“That’s real music there,” a young man said to his friend as they exited the Hard Rock Live in Biloxi following a red hot Foreigner concert. A band that keeps on going with no signs of aging, Foreigner has been rocking & rolling since their seventies conception, producing big hits that remain a part of our everyday radio listening experience: “Urgent,” “Juke Box Hero,” “Hot Blooded,” “Double Vision” and “Cold As Ice.” Members have come and gone over the years but guitar player Mick Jones has stayed firmly in place. A few years ago, Jones became ill and now doesn’t play live with the band as much as he would like to. To keep Foreigner in motion, the band found a young session guitar player from California named Bruce Watson and what started out as only a temporary position has turned into his being a full-time member of the family.
“Wow, what a musician, what a guitar player,” bass player Jeff Pilson exclaimed before the band’s Biloxi concert. “The difficult thing about his job is that when Mick is here, he has to fill in and allow Mick his space and then when Mick is not here, he has to carry the whole show. How many guys can comfortably and believably do both? You can count them on one hand. So we’re so fortunate to have him because he’s really a great guitar player. He’s so capable of being the guy that carries the whole show and yet he’s so good at, when Mick is here, at adding the right parts and staying out when he has to and doing the right thing; and that’s so difficult, it really is. When they say less is more that doesn’t mean that less comes easy. He’s just a phenomenal musician and he’s brought out a spirit about the whole thing that really helps sustain it, cause we work a lot and if we didn’t have things like that, it would be next to impossible to pull this off and stay sane.”
And he does it with a big smile on his face. “He’s a very happy guy,” Pilson confirmed. “We’re happy boys (laughs). But yeah, I have mountains of respect and love for the guy and he’s been nothing but a godsend to this band.”

**Collected material:**
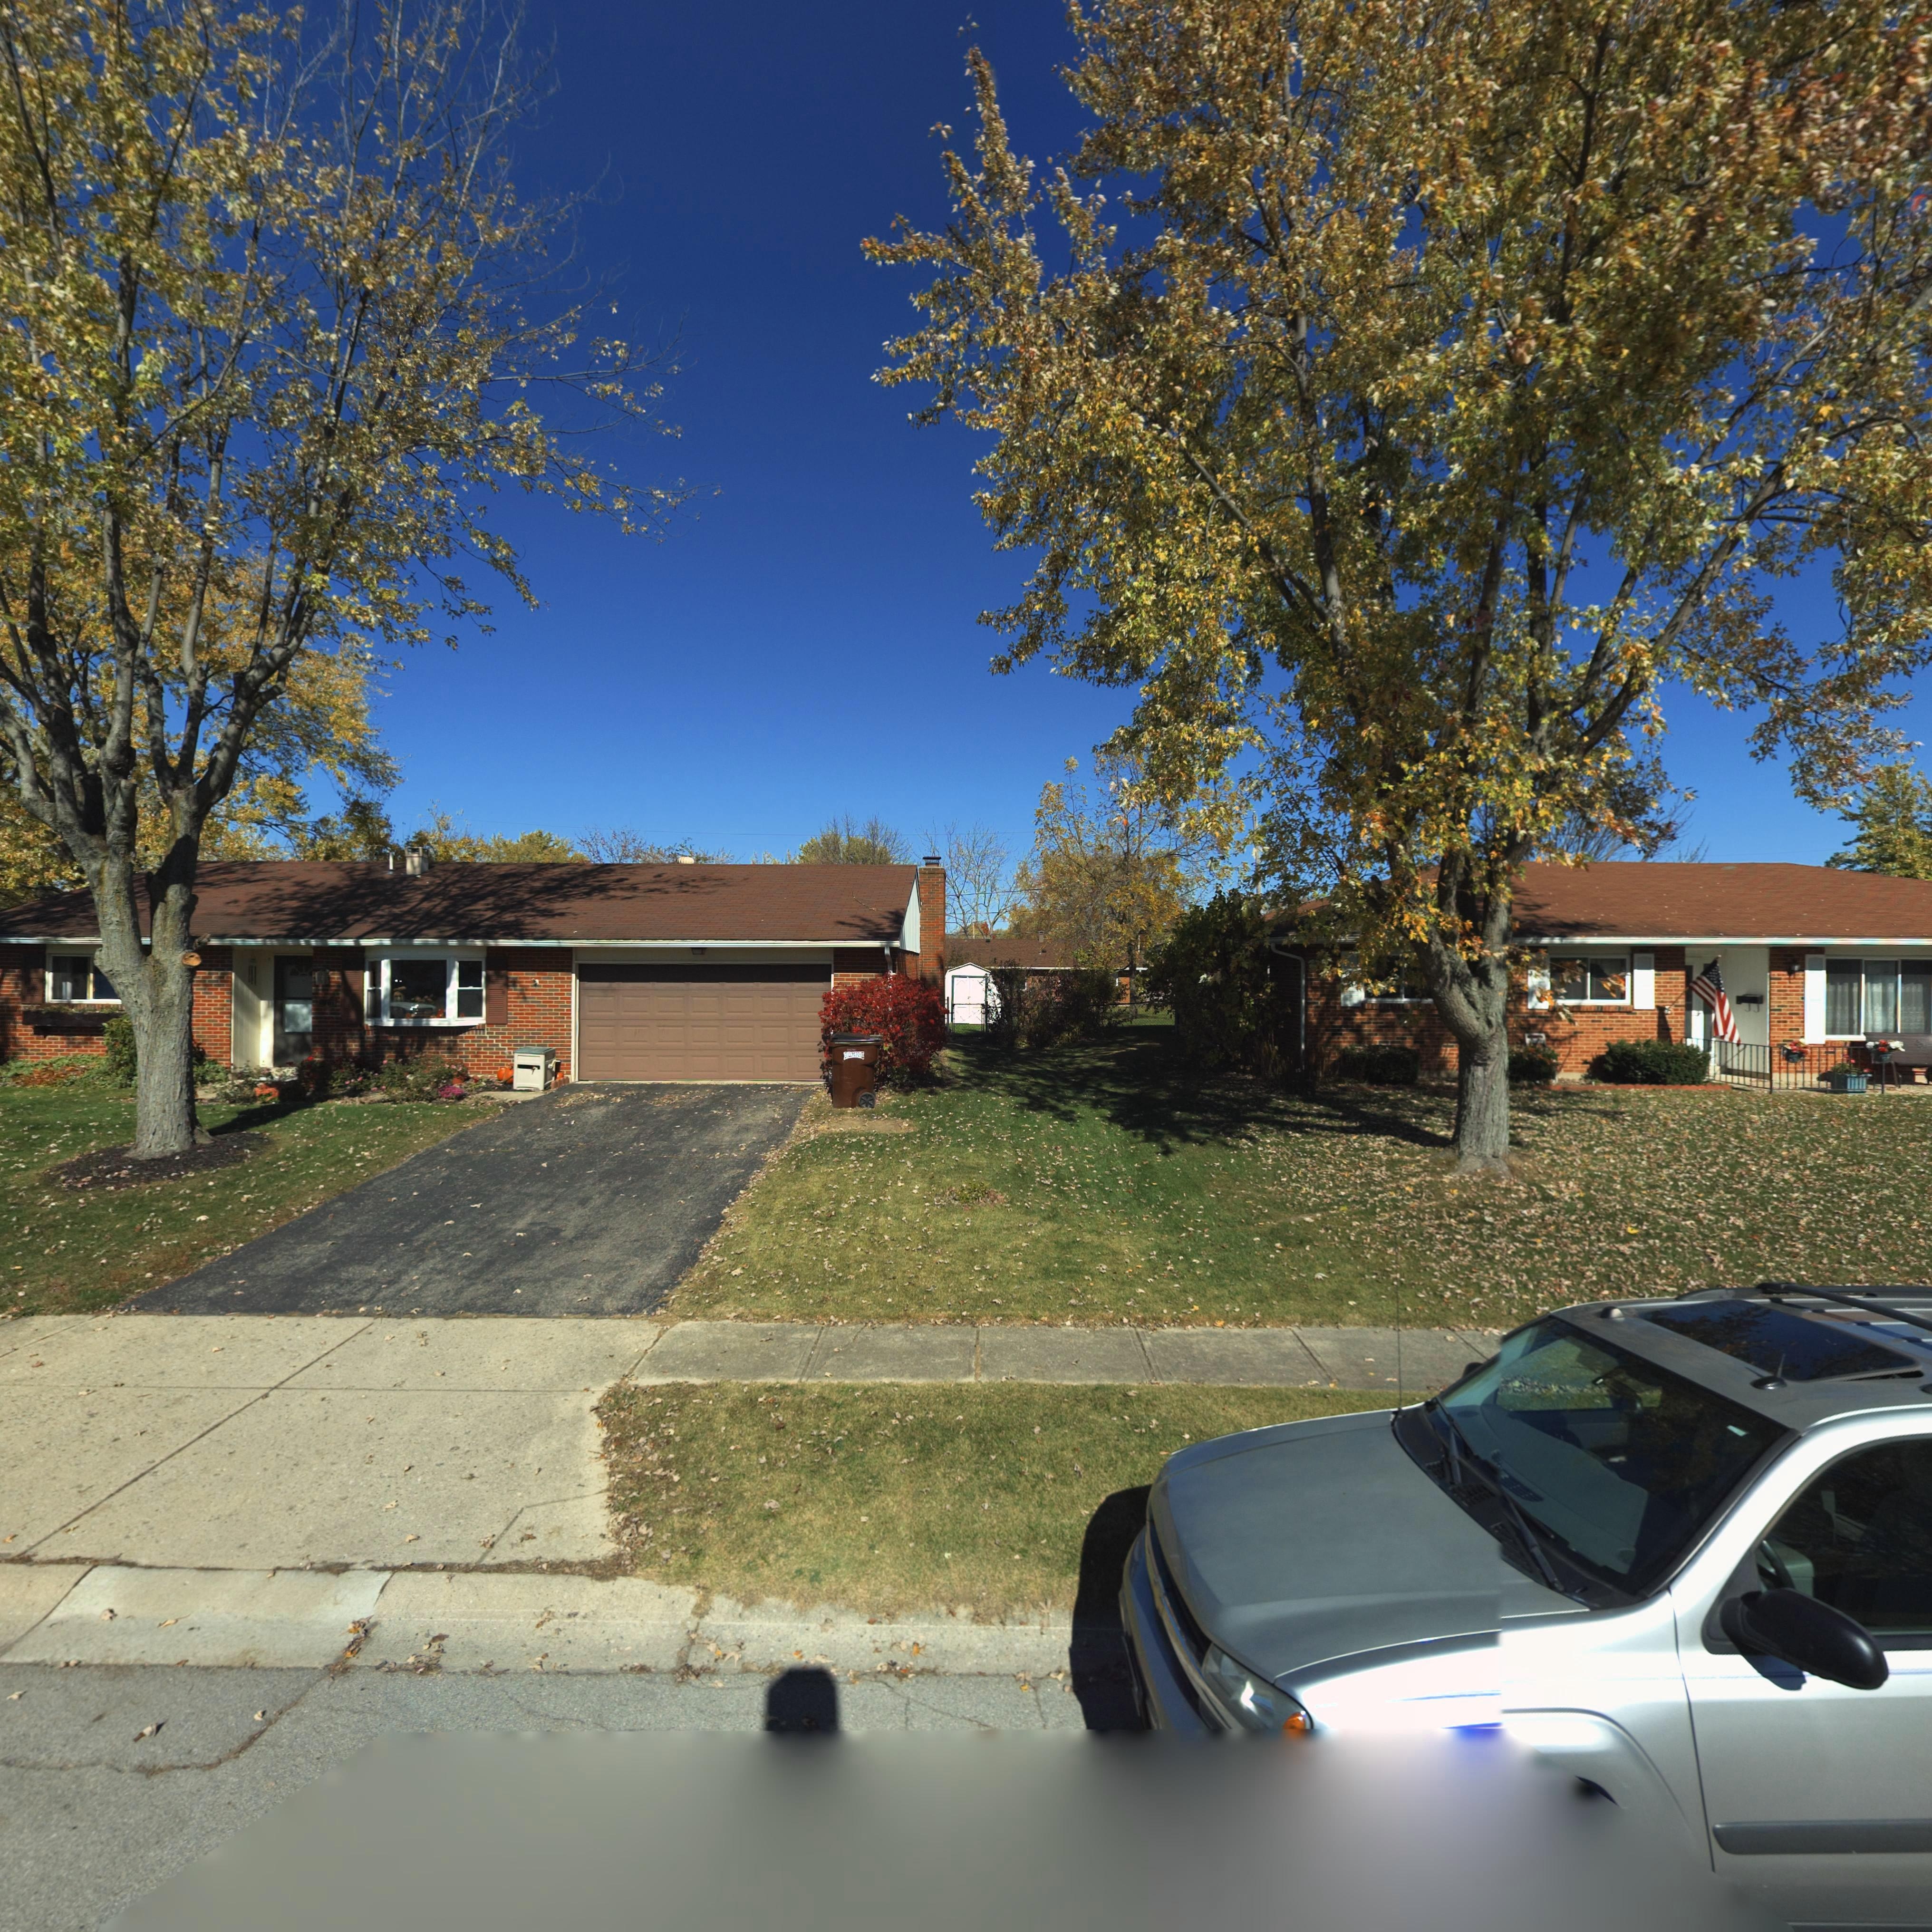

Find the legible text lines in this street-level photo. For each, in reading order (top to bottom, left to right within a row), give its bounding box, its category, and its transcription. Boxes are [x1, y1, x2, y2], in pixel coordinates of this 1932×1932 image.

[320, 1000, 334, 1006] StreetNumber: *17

**Tasks to perform:**
[1] List every Foreigner hit song that the Foreigner article names.
[2] Resume the Foreigner article with a further paragraph that follows on from its last sentence.

**Task-by-task answers:**
[1] "Urgent," "Juke Box Hero," "Hot Blooded," "Double Vision," "Cold As Ice"

[2]
But Watson has also been kind of a mystery. Although he is extremely friendly, always taking time out to talk with fans, there is just not that much out there about him. When I mention this to him prior to the band’s concert, he throws his head back and laughs. “That’s the way I wanted it. I like to keep it secret, be mysterious.” Like many musicians before him, Watson prefers to have his playing do all the talking. After spending numerous years as a session player – BB King, Sara Bareilles, Elton John and Rod Stewart, to just name a few – he has honed his playing into a refined art. In other words, he knows when to play notes and when to not play notes, when to give that little extra oomph and when to hold back, able to walk into any musical environment and find his place. Since joining Foreigner in 2011, he has developed a spirited six-string rapport with guitar player Tom Gimbel (check out the twin fireworks they set off on “Juke Box Hero”), not to mention stepping into a solo spotlight, as on the intro into “Urgent.”
Watson has the talent, the energy and the charisma to fit perfectly in with a band that already has these qualities tenfold. Whether it’s holding his guitar out for a little boy with big starstruck eyes to play in the middle of a song or greeting fans with a smile as they cross his path, Watson may be mysterious but he’s definitely not a rock star with an ego problem.
What’s your story Bruce? Where did you come from and how did you get into Foreigner?
I was born and raised in LA and although I’d done a little bit of touring over the years, I really hadn’t toured extensively. Once I fell into doing sessions there in the early nineties, that just kind of became solid so I didn’t have a, you know, business need to go on the road. So I was just doing session recording in LA for multiple years and meeting a lot of people along the way. And Mark Schulman, who was the drummer for Foreigner at the time, he and I, and this was maybe four years ago, did a couple of sessions together, we did a gig together, and shortly thereafter I got a call from him saying, “Hey, what are you doing in the next couple of months?” And I said, “Well, I don’t know, I’m just doing what I do, working.” And he said, “There might be a situation coming up like very soon. Would you like to play with Foreigner?” I was like, “Well, what does that mean?” (laughs) And he said we’ll see and I just completely forgot about it. Then the next call I got was him saying, “Listen, if you got a desire to do this we need you. Mick Jones has fallen ill and we need someone to come in and cover for him. We’re in the middle of a tour with Journey on this big arena tour. What are you doing in four days?” So he put my name forward strongly and I talked to the manager and they flew me out and I did it and I just jumped in the middle of the tour and it was great.
You never went home after that?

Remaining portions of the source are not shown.